For anyone wanting auto-reconnection when first connect fails, this is how I handle it:

function createConnection (dbURL, options) {
    var db = mongoose.createConnection(dbURL, options);

    db.on('error', function (err) {
        // If first connect fails because mongod is down, try again later.
        // This is only needed for first connect, not for runtime reconnects.
        // See: https://github.com/Automattic/mongoose/issues/5169
        if (err.message && err.message.match(/failed to connect to server .* on first connect/)) {
            console.log(new Date(), String(err));

            // Wait for a bit, then try to connect again
            setTimeout(function () {
                console.log("Retrying first connect...");
                db.openUri(dbURL).catch(() => {});
                // Why the empty catch?
                // Well, errors thrown by db.open() will also be passed to .on('error'),
                // so we can handle them there, no need to log anything in the catch here.
                // But we still need this empty catch to avoid unhandled rejections.
            }, 20 * 1000);
        } else {
            // Some other error occurred.  Log it.
            console.error(new Date(), String(err));
        }
    });

    db.once('open', function () {
        console.log("Connection to db established.");
    });

    return db;
}

// Use it like
var db = createConnection('mongodb://...', options);
var User = db.model('User', userSchema);

For mongoose < 4.11 use db.open() instead of db.openUri()
For mongoose 4.11.7 this technique does not work.
For mongoose 4.13.4 it is working again!


Edit 2019/09/02: There is also a shorter solution using promiseRetry here.

Other Answers:

This recent post from the Strongloop Loopback mongodb connector may be relevant. Their lazyConnect flag defers first connection until the endpoint is hit. If first connection fails in that case, the default connection loss settings will take effect (it will retry).

My interest is container orchestration, where "container startup order" can often be set and expected but "order of service availability" cannot. An orchestration tool might confirm that the mongo container is "up" even though the mongo service isn't available yet.

So, if my mongo container takes 1s to start but 5s for the service to become available, and my app container takes 1s to start and 1s for the service to be available, the app service will outrun the mongo service, causing a first connection failure as originally described.

The Docker Compose documentation has this to say:

Compose will not wait until a container is “ready” (whatever that means for your particular application) - only until it’s running. There’s a good reason for this.

The problem of waiting for a database (for example) to be ready is really just a subset of a much larger problem of distributed systems. In production, your database could become unavailable or move hosts at any time. Your application needs to be resilient to these types of failures.

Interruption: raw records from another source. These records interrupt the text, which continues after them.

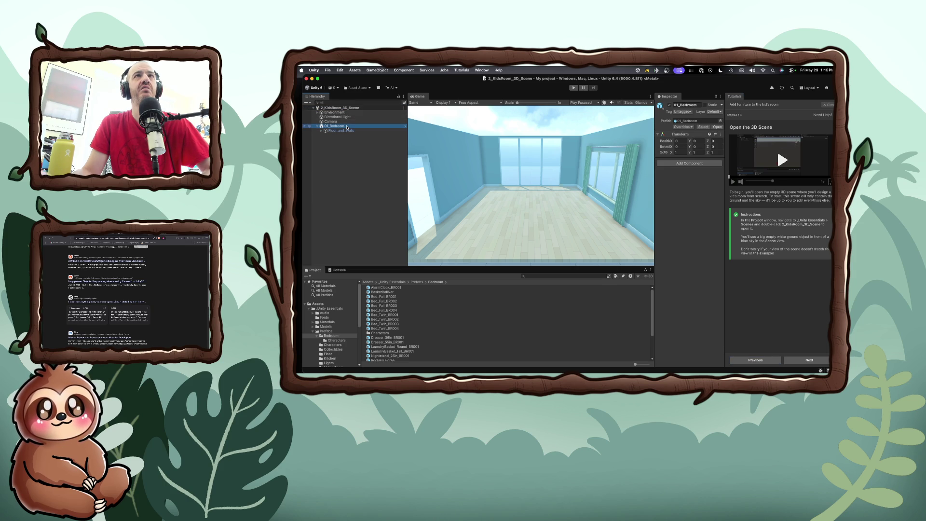
Step: Delete 01_Bedroom from the Hierarchy via its right-click menu
right_click(348, 127)
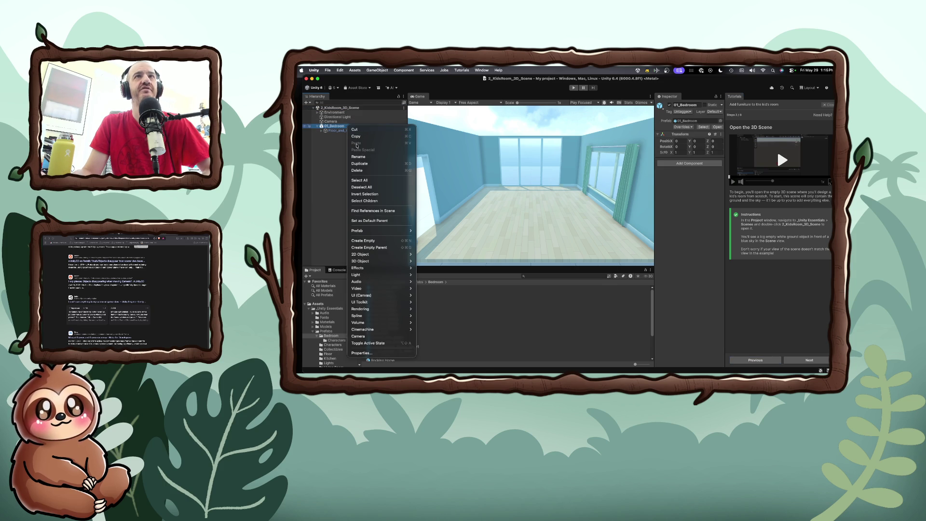
click(357, 171)
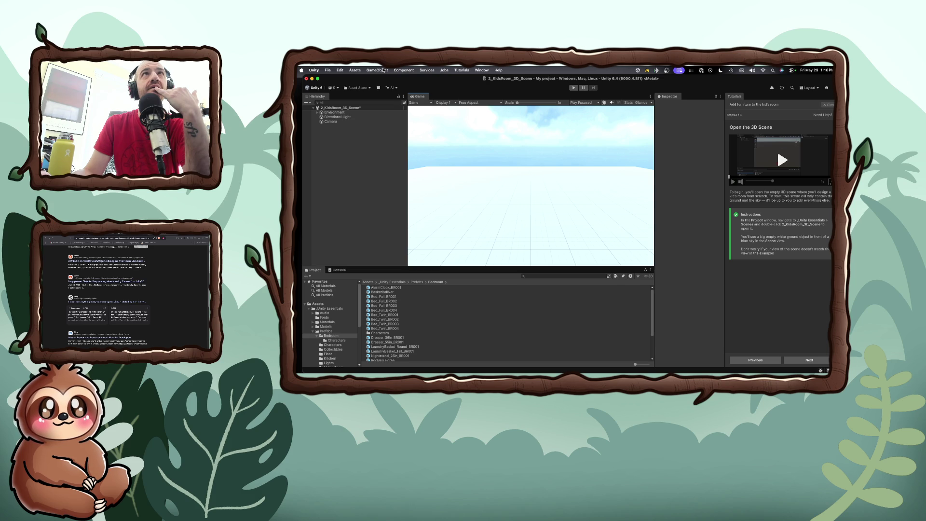
Step: Browse the Assets, GameObject and Component menus without adding anything
click(355, 70)
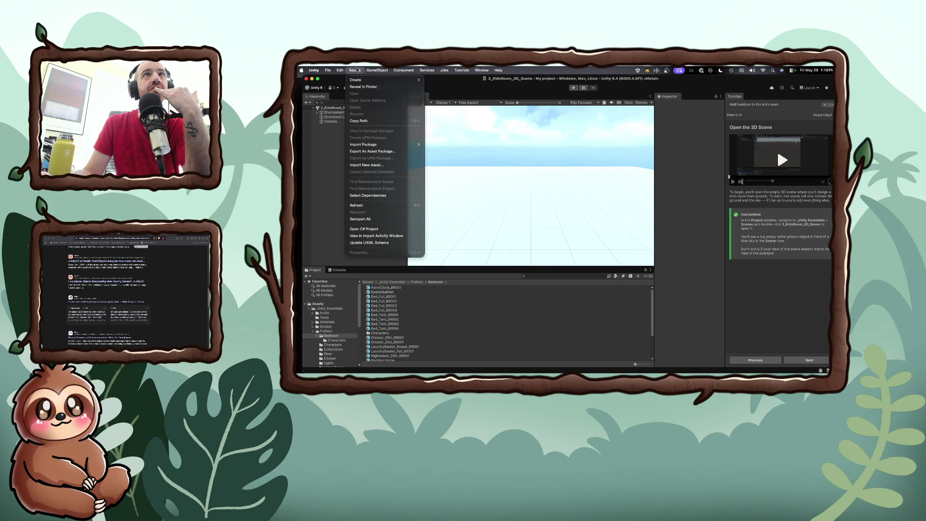
mouse_move(378, 71)
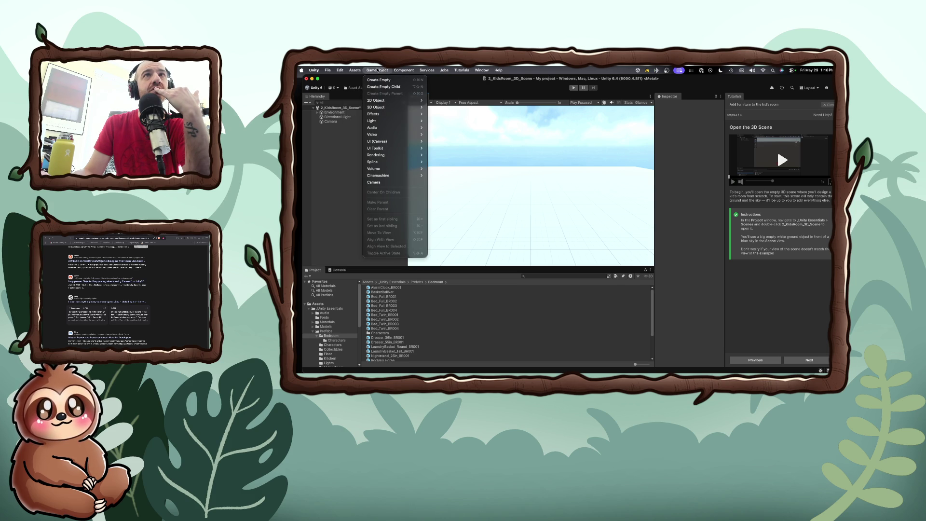
mouse_move(392, 156)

To handle this, your application should attempt to re-establish a connection to the database after a failure. If the application retries the connection, it should eventually be able to connect to the database.

The best solution is to perform this check in your application code, both at startup and whenever a connection is lost for any reason.

So there's a definite gap here in the context of container orchestration, but both of these stances appear to be valid:

  1. Mongoose could support an option to retry on first connect (perhaps defaulted to false with some cautionary documentation), or
  2. Mongoose could place the responsibility on the developer to write code to retry if first connect fails.

Sure, there's a gap, but then the responsibility falls to you to decide whether to retry if initial connection fails. All mongoose tells you is that it failed. If you make the questionable decision to use docker compose in production (or in any context for that matter), it's up to you to handle retrying initial connection failures.